> [Set of tasks]
1 > Reproduce the part of the ADDITION-Leicester study text starting at "Webb D, Dales" and ending at "in screen-detected patients.".
2 > According to the ADDITION-Leicester study text, how many people with screen-detected type 2 diabetes were cluster randomised?

> [Excerpt]
********************

Intensive versus standard multifactorial cardiovascular risk factor control in screen-detected type 2 diabetes: 5-year and longer-term modelled outcomes of the ADDITION-Leicester study.
Diabetes/metabolism research and reviews 2018 ; 35: e3111.
Webb D, Dales J, Zaccardi F, Hill S, Moore C, Farooqi A, Griffin SJ, Davies M, Khunti K
DOI : 10.1002/dmrr.3111
PubMed ID : 30521699
PMCID : 0
Diabetes treatment algorithms recommend intensive intervention in those with a shorter duration of disease. Screening provides opportunities for earlier multifactorial cardiovascular risk factor control. Using data from the ADDITION-Leicester study (NCT00318032), we estimated the effects of this approach on modelled risk of diabetes-related complications in screen-detected patients.
A total of 345 (41% South Asian) people with screen-detected type 2 diabetes were cluster randomised to receive 5 years of (1) intensive multifactorial risk factor intervention or (2) standard treatment according to national guidance. Estimated 10 to 20-year risk of ischaemic heart disease, stroke, congestive cardiac failure, and death was calculated using UK-PDS risk equations.

********************

> [Entries provided]

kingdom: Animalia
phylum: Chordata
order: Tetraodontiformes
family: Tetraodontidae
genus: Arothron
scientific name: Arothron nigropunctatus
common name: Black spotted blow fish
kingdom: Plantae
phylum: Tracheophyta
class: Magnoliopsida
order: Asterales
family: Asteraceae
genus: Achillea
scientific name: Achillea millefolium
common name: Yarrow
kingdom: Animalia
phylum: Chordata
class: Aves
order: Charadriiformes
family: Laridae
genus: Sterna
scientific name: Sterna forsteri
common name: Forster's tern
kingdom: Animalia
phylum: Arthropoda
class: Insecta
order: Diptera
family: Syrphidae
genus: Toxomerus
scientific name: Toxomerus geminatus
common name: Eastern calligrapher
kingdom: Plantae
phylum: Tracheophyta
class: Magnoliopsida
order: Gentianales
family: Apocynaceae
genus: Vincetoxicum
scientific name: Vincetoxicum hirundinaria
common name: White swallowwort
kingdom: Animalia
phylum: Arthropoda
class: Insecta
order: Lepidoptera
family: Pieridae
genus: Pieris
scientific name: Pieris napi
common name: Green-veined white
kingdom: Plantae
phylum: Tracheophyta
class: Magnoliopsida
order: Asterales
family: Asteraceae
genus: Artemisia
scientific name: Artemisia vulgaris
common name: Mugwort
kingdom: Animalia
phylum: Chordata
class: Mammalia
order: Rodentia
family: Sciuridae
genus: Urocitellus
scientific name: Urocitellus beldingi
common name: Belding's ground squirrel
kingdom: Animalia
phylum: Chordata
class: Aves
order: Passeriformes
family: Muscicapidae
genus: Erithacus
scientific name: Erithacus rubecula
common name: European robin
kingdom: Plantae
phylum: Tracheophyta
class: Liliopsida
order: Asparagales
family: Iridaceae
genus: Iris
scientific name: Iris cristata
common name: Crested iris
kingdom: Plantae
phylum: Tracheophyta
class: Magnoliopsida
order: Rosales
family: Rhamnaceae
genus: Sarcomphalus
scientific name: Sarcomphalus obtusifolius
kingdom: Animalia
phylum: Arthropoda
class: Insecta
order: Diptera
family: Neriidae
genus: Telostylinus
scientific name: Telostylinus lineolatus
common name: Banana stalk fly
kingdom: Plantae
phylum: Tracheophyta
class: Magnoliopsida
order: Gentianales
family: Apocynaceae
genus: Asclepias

********************

> [Solutions to the tasks]
1 >
Webb D, Dales J, Zaccardi F, Hill S, Moore C, Farooqi A, Griffin SJ, Davies M, Khunti K
DOI : 10.1002/dmrr.3111
PubMed ID : 30521699
PMCID : 0
Diabetes treatment algorithms recommend intensive intervention in those with a shorter duration of disease. Screening provides opportunities for earlier multifactorial cardiovascular risk factor control. Using data from the ADDITION-Leicester study (NCT00318032), we estimated the effects of this approach on modelled risk of diabetes-related complications in screen-detected patients.

2 > 345